Ma non tutto sembra tornare: la procura infatti vuole capire come mai il primo contratto di fornitura sia stato stipulato il 25 marzo del 2020, «quando la struttura commissariale ancora non esisteva», considerato che il Commissario straordinario era stato istituito con decreto legge di 8 giorni prima, ed è stato sottoscritto dal fornitore cinese il 26 marzo: sono quelli che i pm chiamano «difetti di consequenzialità cronologica tra le date che offrono l’idea dell’informalità con la quale si è proceduto, rispetto ad accordi che devono essere intercorsi tra le parti in gioco prima del 10 marzo del 2020 (data della prima proposta della società Whenzou Moon-Ray) e dunque ben prima del lockdown nazionale, che viene dichiarato il 9 marzo. In quel momento - si legge nel provvedimento di sequestro - nessuna norma consentiva, ancora, deroghe al codice dei contratti, poiché tale liberatoria sarebbe stata prevista soltanto con il decreto ’Cura Italià. Allo stesso tempo, evidentemente, vi era già un concerto sui passi legislativi ed amministrativi da compiere e i ’facilitatori' stavano già tessendo le relazioni, che avrebbero loro consentito lauti guadagni».

Le indagini raccontano dei 1.280 contatti tra Arcuri e Benotti nell’arco di 5 mesi (gennaio-maggio 2020) ma anche che «allo stato non vi è prova che gli atti della struttura commissariale siano stati compiuti dietro elargizione di corrispettivo» (tanto che pende davanti al gip una richiesta di archiviazione per il reato di corruzione).
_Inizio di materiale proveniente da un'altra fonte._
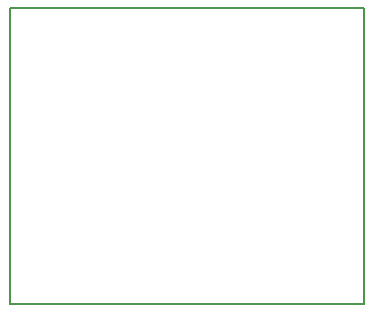
<source format=gbr>
G04 #@! TF.GenerationSoftware,KiCad,Pcbnew,(6.0.4)*
G04 #@! TF.CreationDate,2022-04-19T23:10:38+02:00*
G04 #@! TF.ProjectId,Wt_rnik_oscyloskopowy_JFET,5774f372-6e69-46b5-9f6f-7363796c6f73,rev?*
G04 #@! TF.SameCoordinates,Original*
G04 #@! TF.FileFunction,Profile,NP*
%FSLAX46Y46*%
G04 Gerber Fmt 4.6, Leading zero omitted, Abs format (unit mm)*
G04 Created by KiCad (PCBNEW (6.0.4)) date 2022-04-19 23:10:38*
%MOMM*%
%LPD*%
G01*
G04 APERTURE LIST*
G04 #@! TA.AperFunction,Profile*
%ADD10C,0.150000*%
G04 #@! TD*
G04 APERTURE END LIST*
D10*
X99900000Y-69000000D02*
X129900000Y-69000000D01*
X129900000Y-69000000D02*
X129900000Y-94000000D01*
X129900000Y-94000000D02*
X99900000Y-94000000D01*
X99900000Y-94000000D02*
X99900000Y-69000000D01*
M02*

</source>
La procura, comunque, non ha smesso di indagare «sull’attività di interposizione svolta da Benotti fondata sul rapporto personale con il Commissario straordinario e, certamente, non su un istituzionale ruolo di rappresentanza di interessi di categoria o su un ostensibile rapporto professionale di agenzia. Tale rapporto, che non è stato possibile formalizzare in un esplicito contratto avente forma scritta, come si impone a una pubblica amministrazione, ha conseguentemente causa illecita. L’accesso preferenziale al gradimento di un funzionario pubblico vulnera la sua imparzialità, che deve restare fermo presidio alle eguali possibilità dei cittadini di avere rapporti con la pubblica amministrazione per le possibilità di guadagno che ne derivano». Secondo chi indaga, Benotti, «non pago di quanto sino ad allora ottenuto» con la fornitura di mascherine, «aveva intenzione di continuare a proporre ulteriori affari ad Arcuri, il quale però dal 7 maggio scorso aveva interrotto ogni rapporto. Per l’ex giornalista Rai, l’allora Commissario lo avrebbe messo sull’avviso di qualcosa che di lì a poco sarebbe arrivato (forse un’indagine giudiziaria).

Di diverso avviso lo stesso Arcuri per il quale «le indagini sulle mascherine hanno avuto inizio con la segnalazione di Banca d’Italia del 31 luglio 2020 e hanno ricevuto impulso con l’informativa della Guardia di Finanza depositata in procura il 2 settembre 2020». Per questo motivo »è destituita di ogni fondamento l’affermazione circa l’esistenza di indagini conosciute sin dal 7 maggio 2020».